China's online games revenues double

Smaller firms squeezed out as Big Three dominate

Written by Simon Burns in Taipei

Revenues from online games in China have almost doubled over the past year, new research has claimed.

The market was worth $353m in the second quarter of 2007, a year-on-year increase of more than 185 per cent, according to Shanghai-based analyst firm iResearch.

Estimates from various sources put the number of online games players in China at between 30 and 60 million.

Although the market has grown substantially over the past 12 months, the value actually shrank slightly in the first half of 2007 as total revenues fell 5.4 per cent from a peak of $373m in the first quarter.

As smaller firms drop out of contention in the country's increasingly competitive online games industry, three local companies now hold more than 53 per cent of the market.

Shanda Interactive Entertainment, China's leading games firm, has a 20.5 per cent market share, according to iResearch.
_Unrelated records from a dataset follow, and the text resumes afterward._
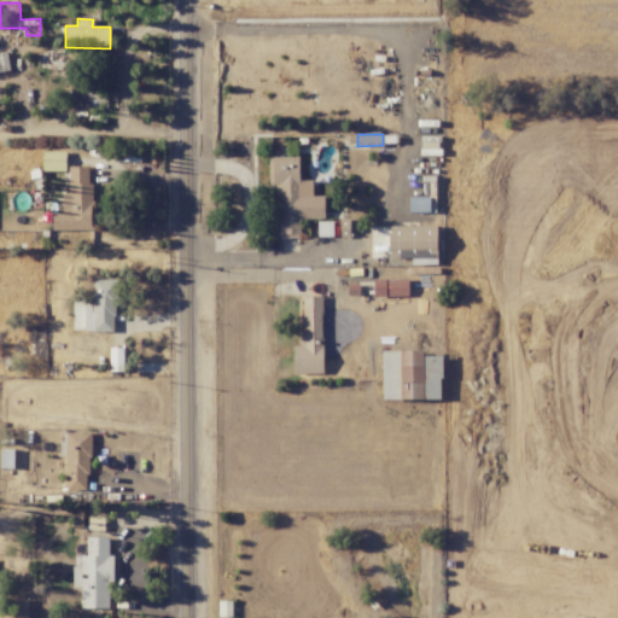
[(299,157),(269,157),(269,186),(279,186),(279,238),(299,238),(299,219),(325,219),(324,196),(313,196),(313,180),(299,180),(299,157)]
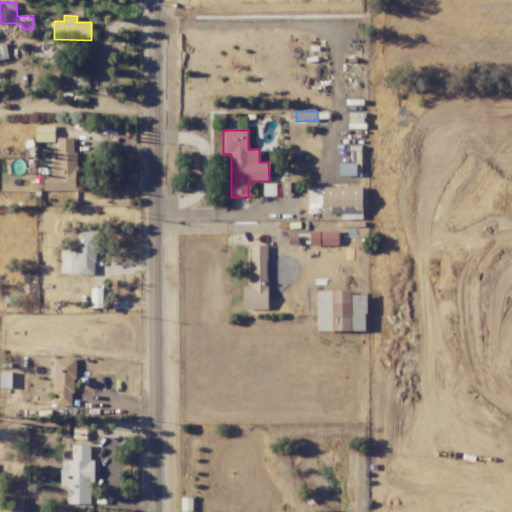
[(74,138),(57,138),(56,160),(52,160),(51,176),(43,176),(43,190),(77,191),(78,152),(73,152),(74,138)]
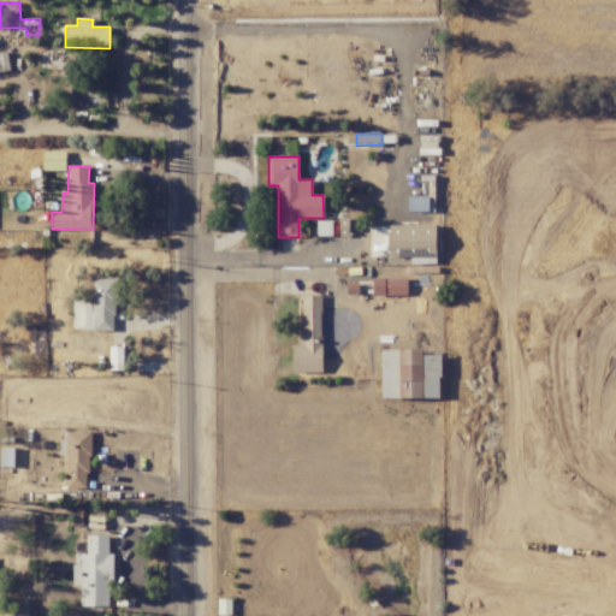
[(93,330),(116,331),(117,278),(94,278),(93,330)]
Major portal operator Netease ranks second with 17.9 per cent, and Ztgame is third with 15.1 per cent. No other company holds more than 10 per cent.

Shanda, which earns almost all its revenues from games and games-related products, reported earnings of $54.6m in the second quarter.

Online games playing is growing fast in China and other Asian countries that have a "large youth population and have experienced a rapid rise in internet and PC penetration, in addition to increasing urbanisation", analysts from US-based Pearl Research wrote in a study of Asia's online games market published last month.